Would you give the entries again word for word, with no pictures in the copy?

### PROVIDED MATERIAL
+++

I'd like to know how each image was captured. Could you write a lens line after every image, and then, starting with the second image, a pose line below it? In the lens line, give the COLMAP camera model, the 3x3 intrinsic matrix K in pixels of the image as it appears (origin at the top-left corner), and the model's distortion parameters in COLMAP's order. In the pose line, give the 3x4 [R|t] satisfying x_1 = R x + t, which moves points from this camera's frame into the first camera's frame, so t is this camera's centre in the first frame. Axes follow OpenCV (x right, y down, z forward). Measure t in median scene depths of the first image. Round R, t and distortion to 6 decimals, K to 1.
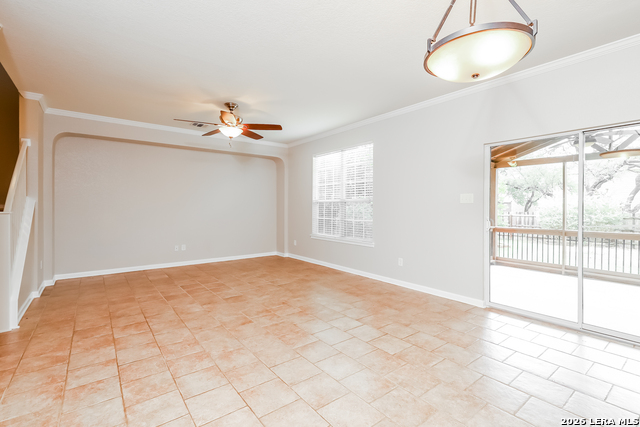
lens RADIAL K [[296.8, 0, 321.3], [0, 296.8, 210.6], [0, 0, 1]] dist [0.000707, 0.000135]
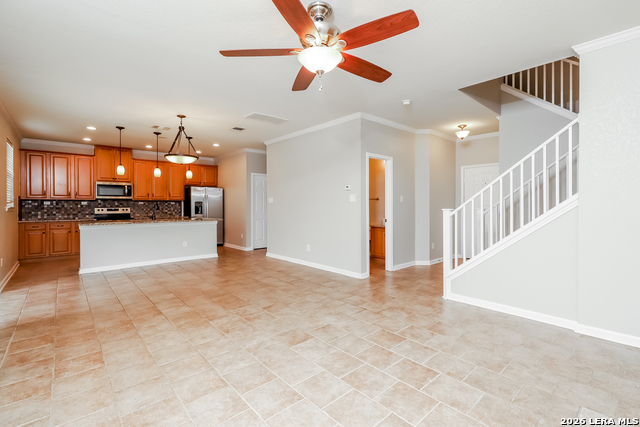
lens RADIAL K [[296.8, 0, 319.2], [0, 296.8, 207.7], [0, 0, 1]] dist [0.000707, 0.000135]
pose [[-0.997800, -0.000205, -0.066299, -0.352916], [-0.002247, 0.999525, 0.030728, -0.035048], [0.066262, 0.030809, -0.997327, 2.005068]]
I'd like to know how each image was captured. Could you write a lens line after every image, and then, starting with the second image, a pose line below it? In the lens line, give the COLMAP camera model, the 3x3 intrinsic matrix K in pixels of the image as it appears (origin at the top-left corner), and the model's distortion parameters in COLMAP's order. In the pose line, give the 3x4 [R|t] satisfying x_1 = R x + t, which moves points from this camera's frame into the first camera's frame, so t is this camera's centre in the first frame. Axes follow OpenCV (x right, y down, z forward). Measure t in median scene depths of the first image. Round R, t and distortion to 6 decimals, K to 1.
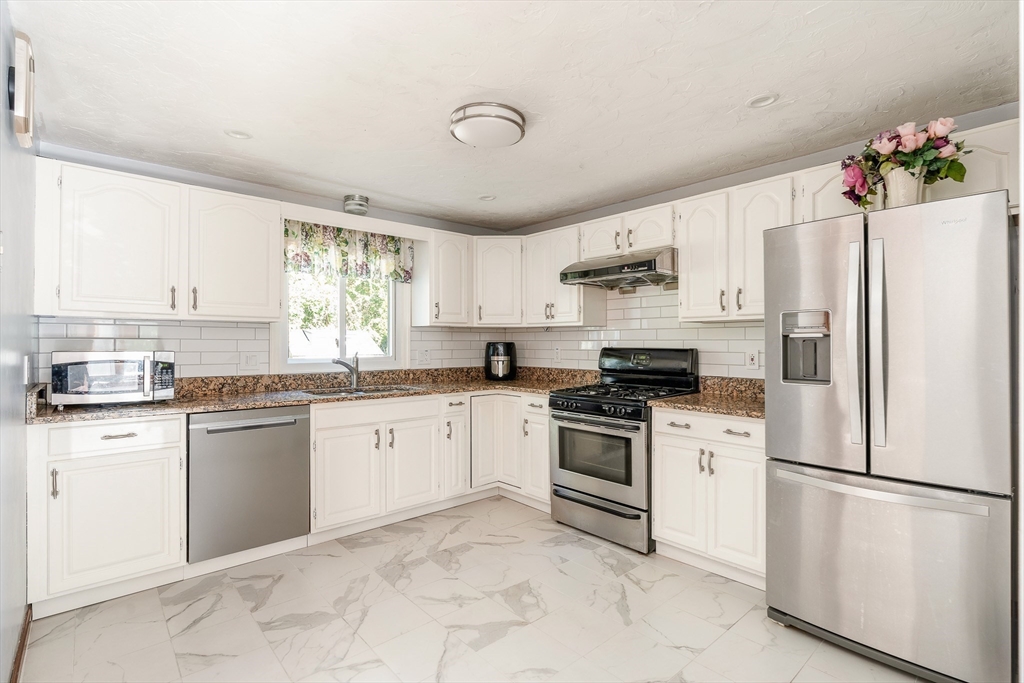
lens RADIAL K [[476.7, 0, 511.9], [0, 476.7, 341.5], [0, 0, 1]] dist [-0.004413, -0.000515]
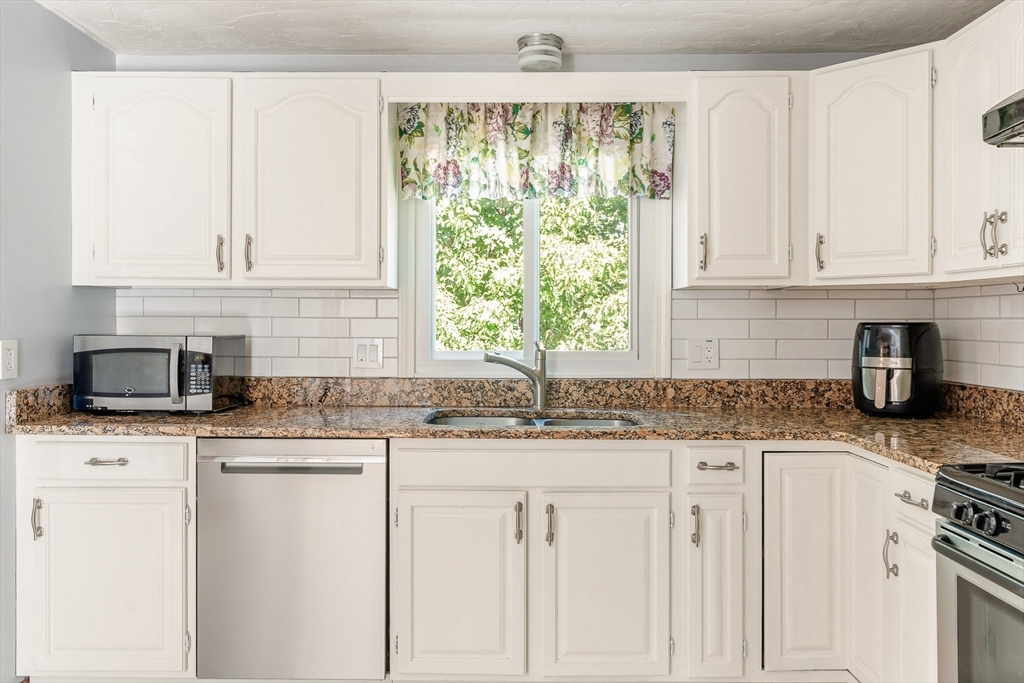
lens RADIAL K [[768.2, 0, 514.0], [0, 768.2, 326.5], [0, 0, 1]] dist [0.005784, -0.004724]
pose [[0.745468, 0.005041, -0.666522, 0.193494], [0.000382, 0.999968, 0.007990, -0.000437], [0.666541, -0.006211, 0.745442, 0.338844]]
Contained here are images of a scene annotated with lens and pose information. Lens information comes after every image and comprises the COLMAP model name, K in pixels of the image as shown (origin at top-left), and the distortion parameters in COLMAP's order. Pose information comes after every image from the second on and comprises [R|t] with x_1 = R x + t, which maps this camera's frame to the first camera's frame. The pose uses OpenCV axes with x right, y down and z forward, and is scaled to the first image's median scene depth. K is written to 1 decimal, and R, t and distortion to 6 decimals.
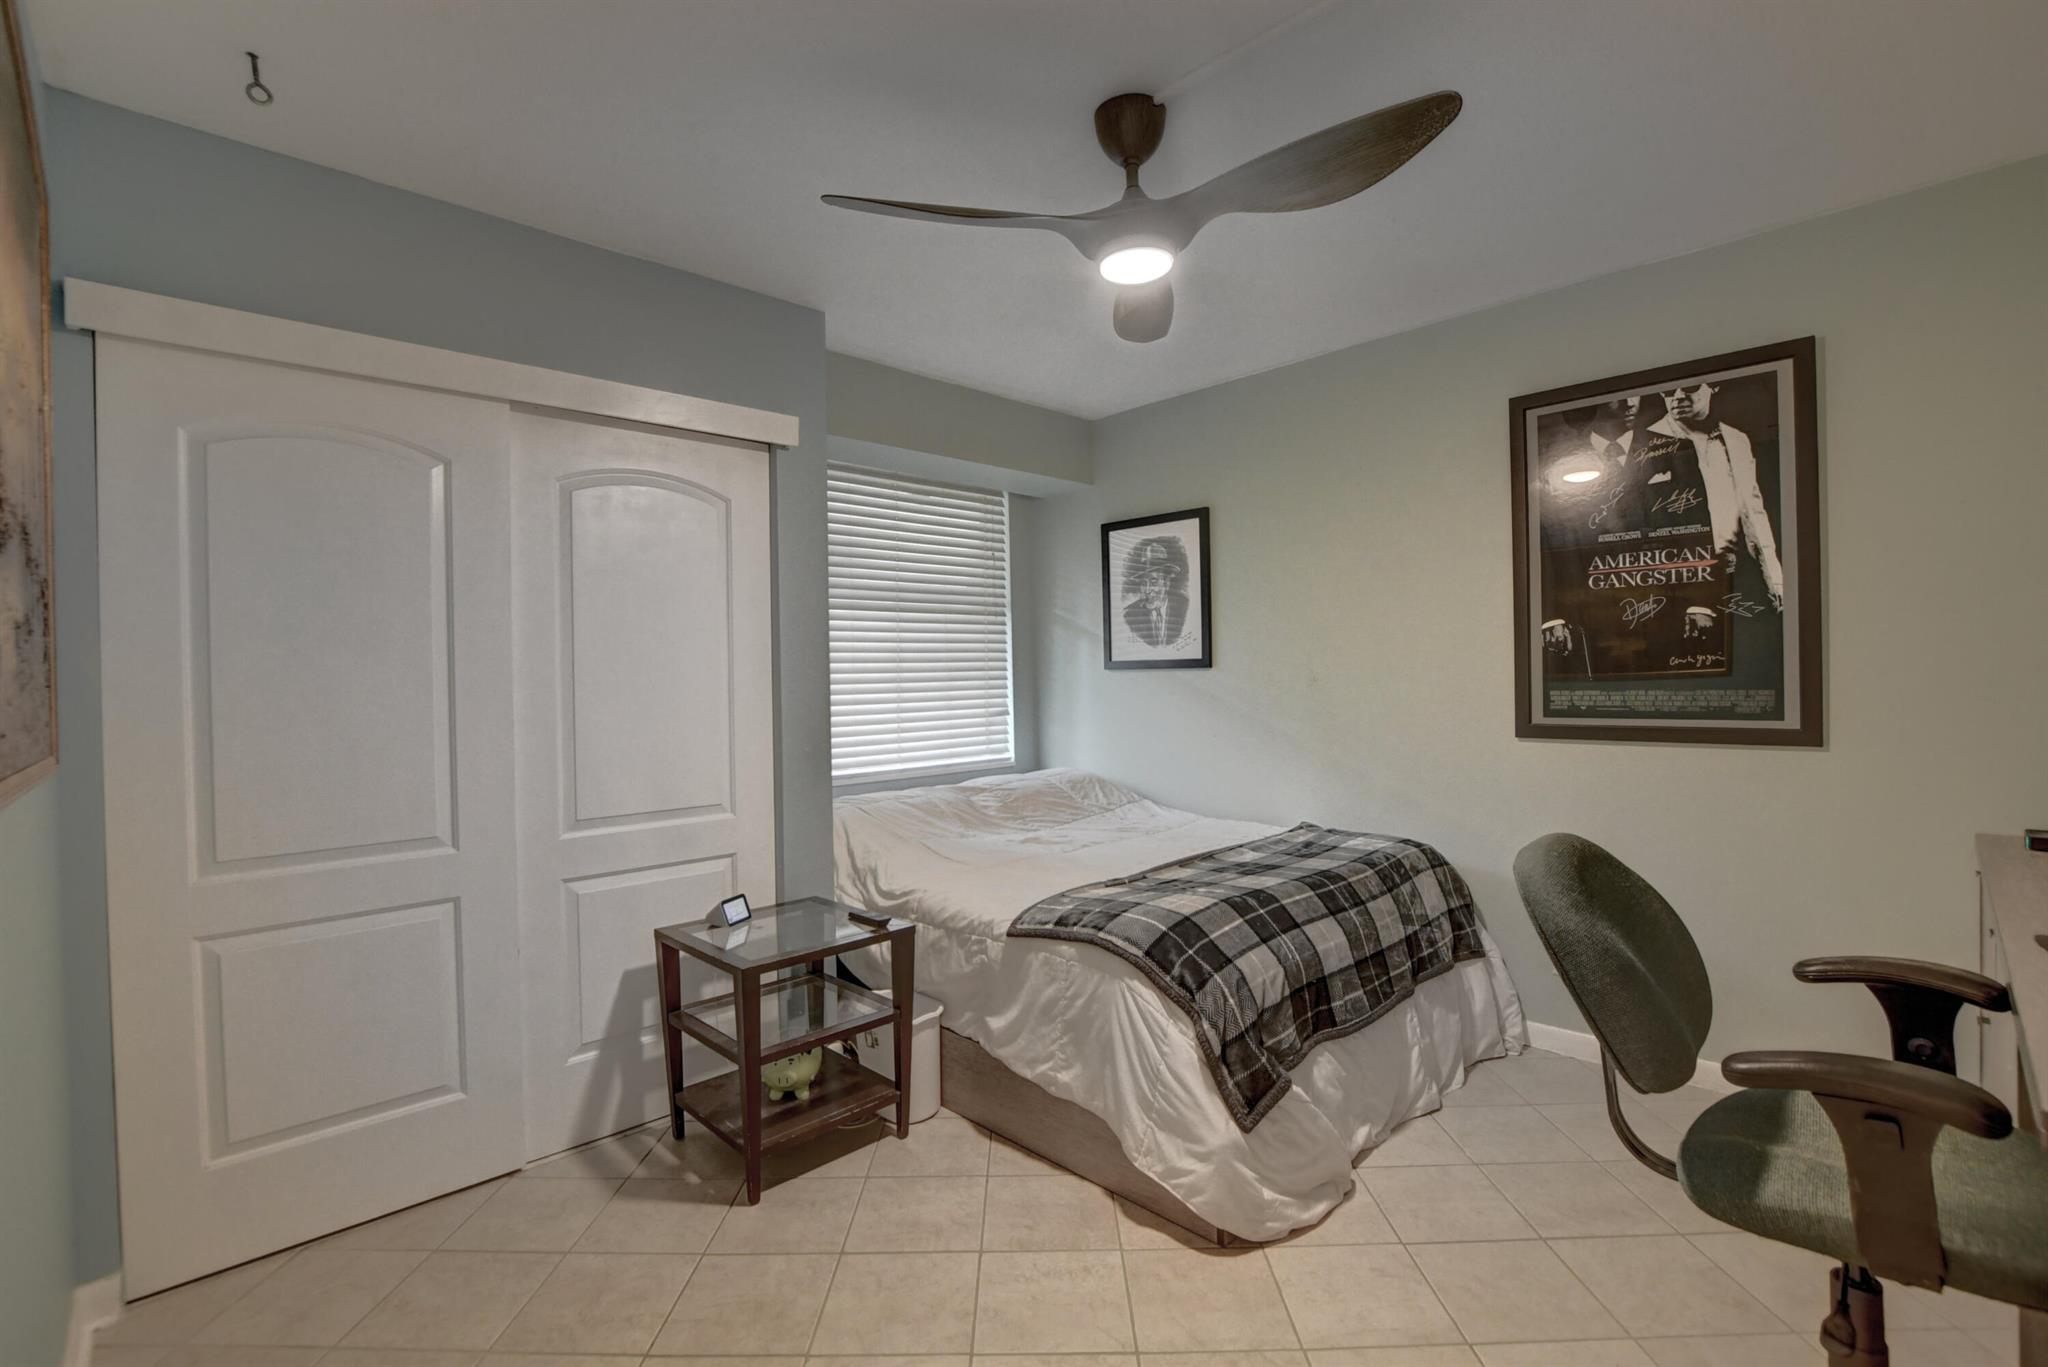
lens RADIAL K [[906.0, 0, 1015.5], [0, 906.0, 688.0], [0, 0, 1]] dist [-0.030500, -0.000230]
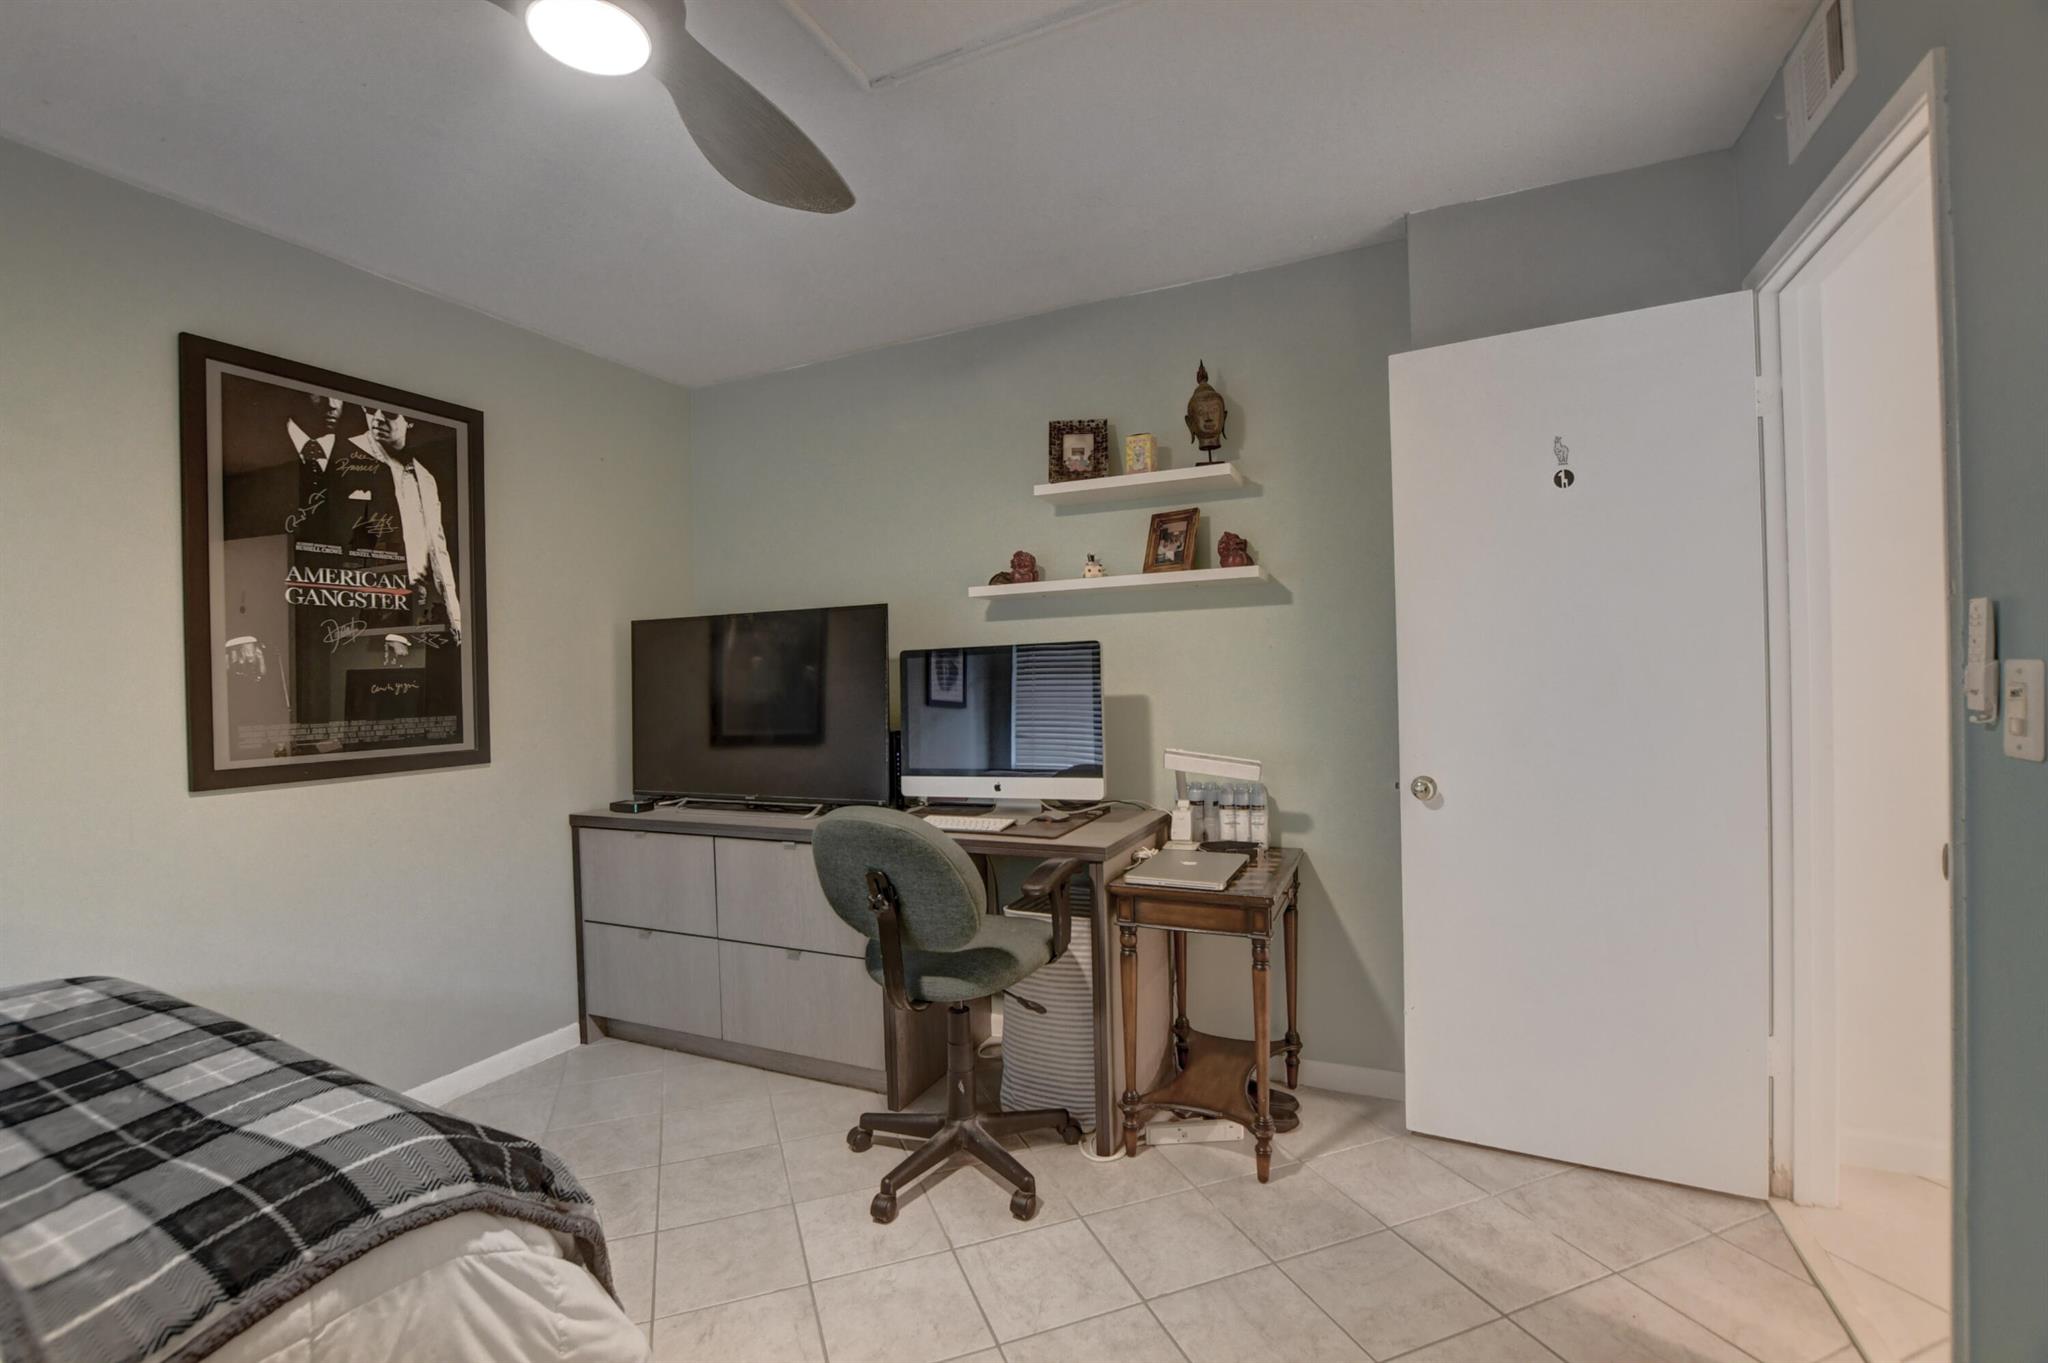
lens RADIAL K [[906.0, 0, 1015.5], [0, 906.0, 686.0], [0, 0, 1]] dist [-0.030500, -0.000230]
pose [[-0.359848, 0.018397, 0.932830, -0.413763], [0.036319, 0.999324, -0.005698, -0.003016], [-0.932304, 0.031829, -0.360272, 0.715740]]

+++

### REPLY
I'd like to know how each image was captured. Could you write a lens line after every image, and then, starting with the second image, a pose line below it? In the lens line, give the COLMAP camera model, the 3x3 intrinsic matrix K in pixels of the image as it appears (origin at the top-left corner), and the model's distortion parameters in COLMAP's order. In the pose line, give the 3x4 [R|t] satisfying x_1 = R x + t, which moves points from this camera's frame into the first camera's frame, so t is this camera's centre in the first frame. Axes follow OpenCV (x right, y down, z forward). Measure t in median scene depths of the first image. Round R, t and distortion to 6 decimals, K to 1.
lens RADIAL K [[296.8, 0, 321.3], [0, 296.8, 210.6], [0, 0, 1]] dist [0.000707, 0.000135]
lens RADIAL K [[296.8, 0, 319.2], [0, 296.8, 207.7], [0, 0, 1]] dist [0.000707, 0.000135]
pose [[-0.997800, -0.000205, -0.066299, -0.352916], [-0.002247, 0.999525, 0.030728, -0.035048], [0.066262, 0.030809, -0.997327, 2.005068]]
I'd like to know how each image was captured. Could you write a lens line after every image, and then, starting with the second image, a pose line below it? In the lens line, give the COLMAP camera model, the 3x3 intrinsic matrix K in pixels of the image as it appears (origin at the top-left corner), and the model's distortion parameters in COLMAP's order. In the pose line, give the 3x4 [R|t] satisfying x_1 = R x + t, which moves points from this camera's frame into the first camera's frame, so t is this camera's centre in the first frame. Axes follow OpenCV (x right, y down, z forward). Measure t in median scene depths of the first image. Round R, t and distortion to 6 decimals, K to 1.
lens RADIAL K [[476.7, 0, 511.9], [0, 476.7, 341.5], [0, 0, 1]] dist [-0.004413, -0.000515]
lens RADIAL K [[768.2, 0, 514.0], [0, 768.2, 326.5], [0, 0, 1]] dist [0.005784, -0.004724]
pose [[0.745468, 0.005041, -0.666522, 0.193494], [0.000382, 0.999968, 0.007990, -0.000437], [0.666541, -0.006211, 0.745442, 0.338844]]
Contained here are images of a scene annotated with lens and pose information. Lens information comes after every image and comprises the COLMAP model name, K in pixels of the image as shown (origin at top-left), and the distortion parameters in COLMAP's order. Pose information comes after every image from the second on and comprises [R|t] with x_1 = R x + t, which maps this camera's frame to the first camera's frame. The pose uses OpenCV axes with x right, y down and z forward, and is scaled to the first image's median scene depth. K is written to 1 decimal, and R, t and distortion to 6 decimals.
lens RADIAL K [[906.0, 0, 1015.5], [0, 906.0, 688.0], [0, 0, 1]] dist [-0.030500, -0.000230]
lens RADIAL K [[906.0, 0, 1015.5], [0, 906.0, 686.0], [0, 0, 1]] dist [-0.030500, -0.000230]
pose [[-0.359848, 0.018397, 0.932830, -0.413763], [0.036319, 0.999324, -0.005698, -0.003016], [-0.932304, 0.031829, -0.360272, 0.715740]]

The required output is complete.